- A quark is an elementary particle and a fundamental constituent of matter. Quarks combine to form composite particles called hadrons, the most stable of which are protons and neutrons, the components of atomic nuclei. For this reason, much of what is known about quarks has been drawn from observations of the hadrons themselves. There are six types of quarks, known as flavors: up, down, charm, strange, top, and bottom.
- Murray Gell-Mann born September 15, 1929) is an American physicist and polymath who received the 1969 Nobel Prize in physics for his work on the theory of elementary particles. He is a Distinguished Fellow and co-founder of the Santa Fe Institute and the Presidential Professor of Physics and Medicine at the University of Southern California. He formulated the quark model of hadronic resonances, among other significant contributions.

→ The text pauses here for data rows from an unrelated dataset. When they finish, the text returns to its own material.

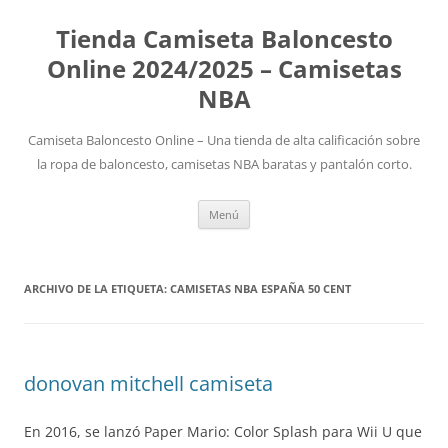
Tienda Camiseta Baloncesto
Online 2024/2025 – Camisetas
NBA
Camiseta Baloncesto Online – Una tienda de alta calificación sobre
la ropa de baloncesto, camisetas NBA baratas y pantalón corto.
Saltar
Menú
al
contenido
ARCHIVO DE LA ETIQUETA:
CAMISETAS NBA ESPAÑA 50 CENT
donovan mitchell camiseta
En 2016, se lanzó Paper Mario: Color Splash para Wii U que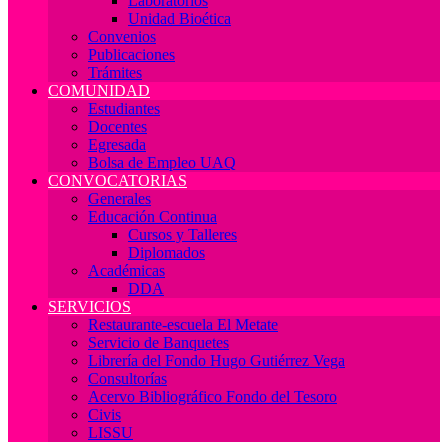
Laboratorios
Unidad Bioética
Convenios
Publicaciones
Trámites
COMUNIDAD
Estudiantes
Docentes
Egresada
Bolsa de Empleo UAQ
CONVOCATORIAS
Generales
Educación Continua
Cursos y Talleres
Diplomados
Académicas
DDA
SERVICIOS
Restaurante-escuela El Metate
Servicio de Banquetes
Librería del Fondo Hugo Gutiérrez Vega
Consultorías
Acervo Bibliográfico Fondo del Tesoro
Civis
LISSU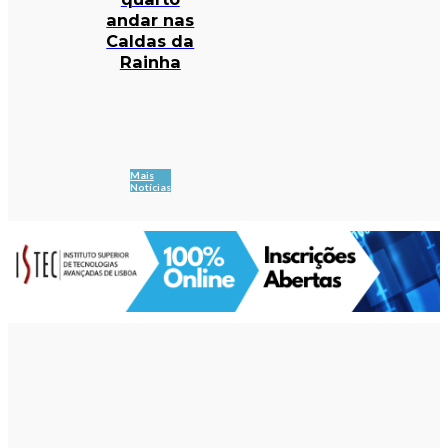
andar nas
Caldas da
Rainha
Mais
Notícias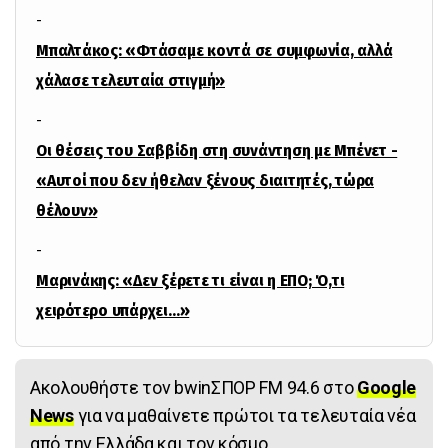
-
Μπαλτάκος: «Φτάσαμε κοντά σε συμφωνία, αλλά
χάλασε τελευταία στιγμή»
-
Οι θέσεις του Σαββίδη στη συνάντηση με Μπένετ -
«Αυτοί που δεν ήθελαν ξένους διαιτητές, τώρα
θέλουν»
-
Μαρινάκης: «Δεν ξέρετε τι είναι η ΕΠΟ; Ό,τι
χειρότερο υπάρχει…»
Ακολουθήστε τον bwinΣΠΟΡ FM 94.6 στο
Google
News
για να μαθαίνετε πρώτοι τα τελευταία νέα
από την Ελλάδα και τον κόσμο.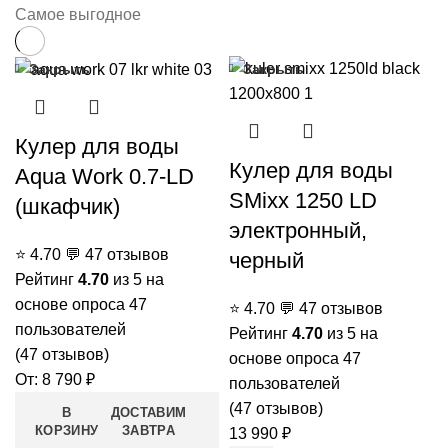
Самое выгодное
Закрыть
Закрыть
Кулер для воды
Кулер для воды
Aqua Work 0.7-LD
SMixx 1250 LD
(шкафчик)
электронный,
⭐
4.70
💬
47 отзывов
черный
Рейтинг
4.70
из 5 на
основе опроса
47
⭐
4.70
💬
47 отзывов
пользователей
Рейтинг
4.70
из 5 на
(
47
отзывов)
основе опроса
47
От:
8 790
₽
пользователей
(
47
отзывов)
В
ДОСТАВИМ
КОРЗИНУ
ЗАВТРА
13 990
₽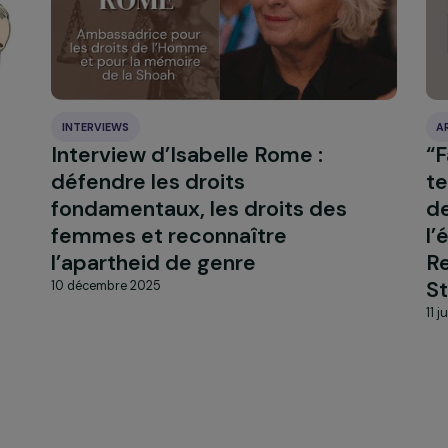
INTERVIEWS
Interview d’Isabelle Rome :
les
défendre les droits
fondamentaux, les droits des
femmes et reconnaître
l’apartheid de genre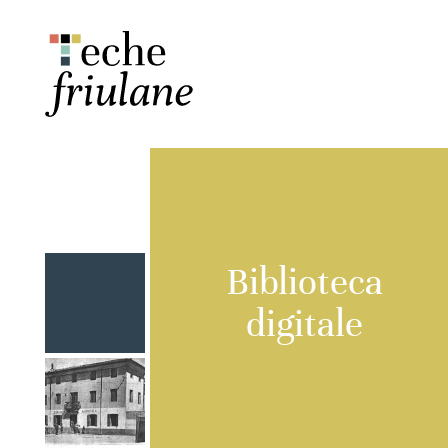
Biblioteca
digitale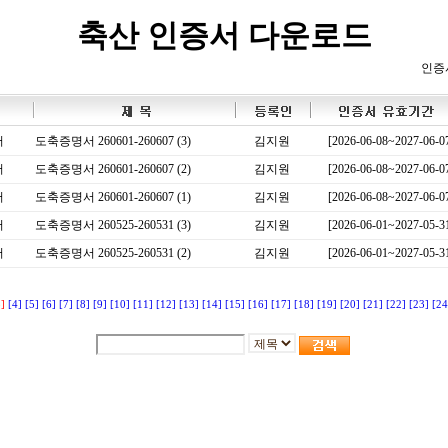
축산 인증서 다운로드
인증
서
도축증명서 260601-260607 (3)
김지원
[2026-06-08~2027-06-0
서
도축증명서 260601-260607 (2)
김지원
[2026-06-08~2027-06-0
서
도축증명서 260601-260607 (1)
김지원
[2026-06-08~2027-06-0
서
도축증명서 260525-260531 (3)
김지원
[2026-06-01~2027-05-3
서
도축증명서 260525-260531 (2)
김지원
[2026-06-01~2027-05-3
3]
[4]
[5]
[6]
[7]
[8]
[9]
[10]
[11]
[12]
[13]
[14]
[15]
[16]
[17]
[18]
[19]
[20]
[21]
[22]
[23]
[24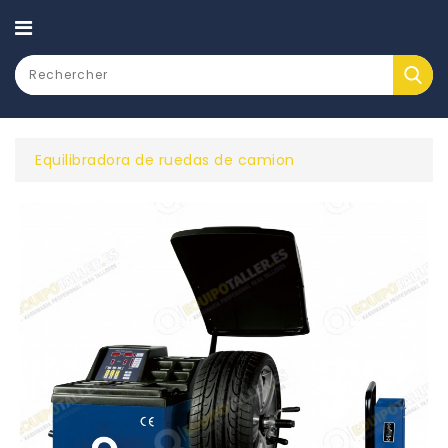
CATEGORY
Equilibradora de ruedas de camion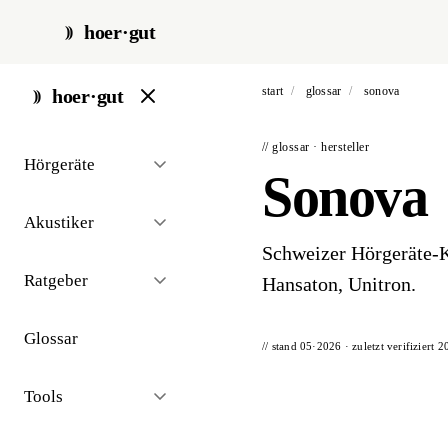
hoer·gut
start
/
glossar
/
sonova
hoer·gut
// glossar · hersteller
Hörgeräte
Sonova
Akustiker
Schweizer Hörgeräte-K
Ratgeber
Hansaton, Unitron.
Glossar
// stand 05·2026 · zuletzt verifiziert
2
Tools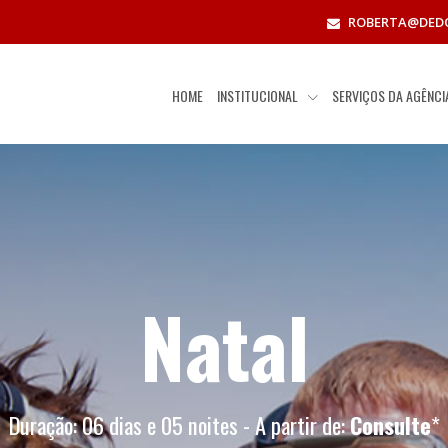
ROBERTA@DED
HOME
INSTITUCIONAL
SERVIÇOS DA AGÊNC
Natal
Duração: 06 dias e 05 noites - A partir de:
Consulte
*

- George Zweig (born on May 30, 1937 in Moscow, Russia) was originally trained as a particle physicist under Richard Feynman. Zweig proposed the existence of quarks while a graduate student in Physics at the California Institute of Technology in 1964 (independently of Murray Gell-Mann). Zweig dubbed them "aces" after the four playing cards, because he speculated there were four of them. Like Gell-Mann, he realized that several important properties of particles such as protons and neutrons could be explained by treating them as triplets of other constituent particles (which he called aces).